Source records |
= Beginning of Section =

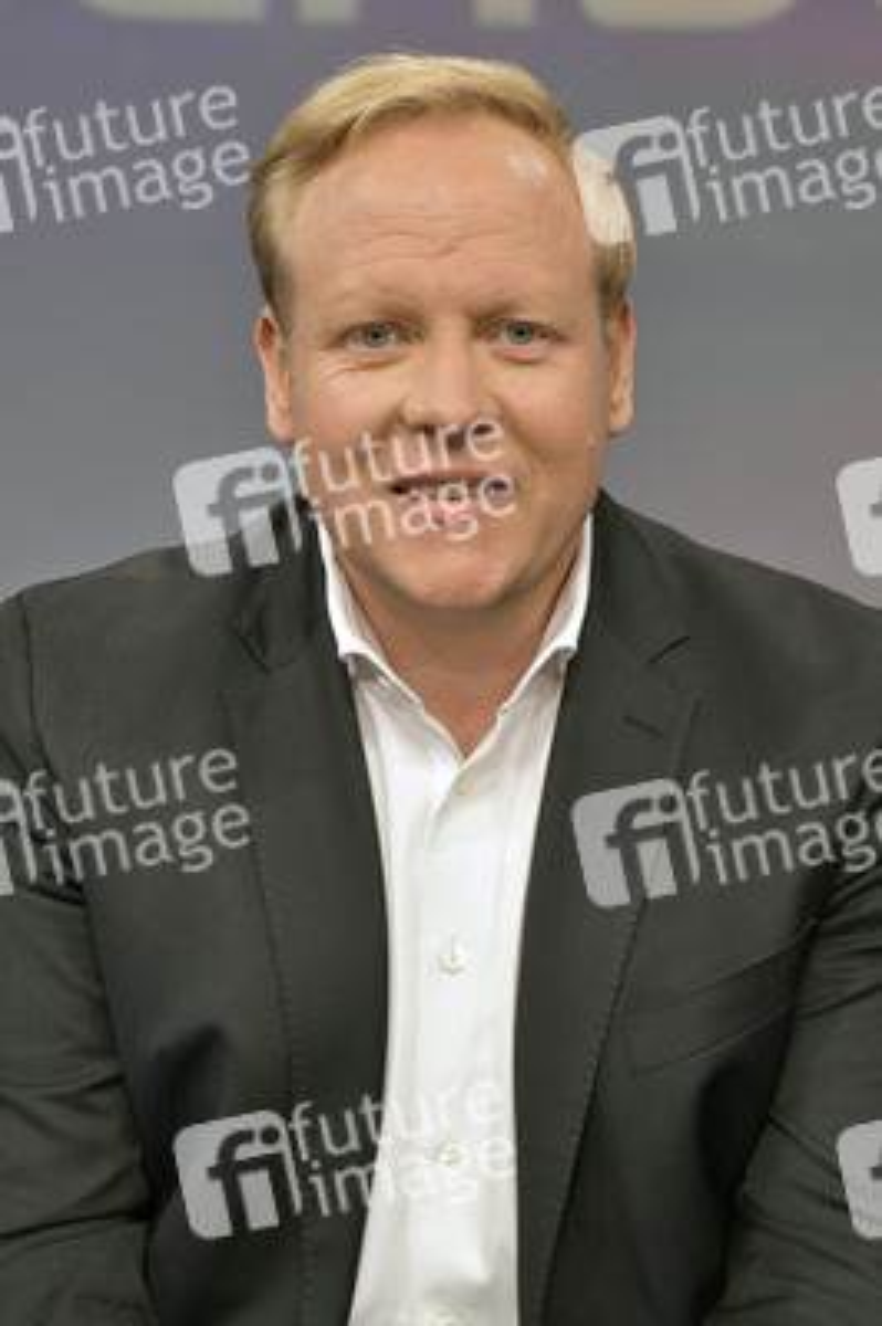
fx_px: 2577
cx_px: 441
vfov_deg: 28.9
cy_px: 663
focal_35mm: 70
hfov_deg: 19.4
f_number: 6.3
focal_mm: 70
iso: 2500
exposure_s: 1/200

= End of Section =

HOW TO COMPLETE THIS TASK | Your answer must be an exact repeat of the records above, with no pictures in it.

RESPONSE |
fx_px: 2577
cx_px: 441
vfov_deg: 28.9
cy_px: 663
focal_35mm: 70
hfov_deg: 19.4
f_number: 6.3
focal_mm: 70
iso: 2500
exposure_s: 1/200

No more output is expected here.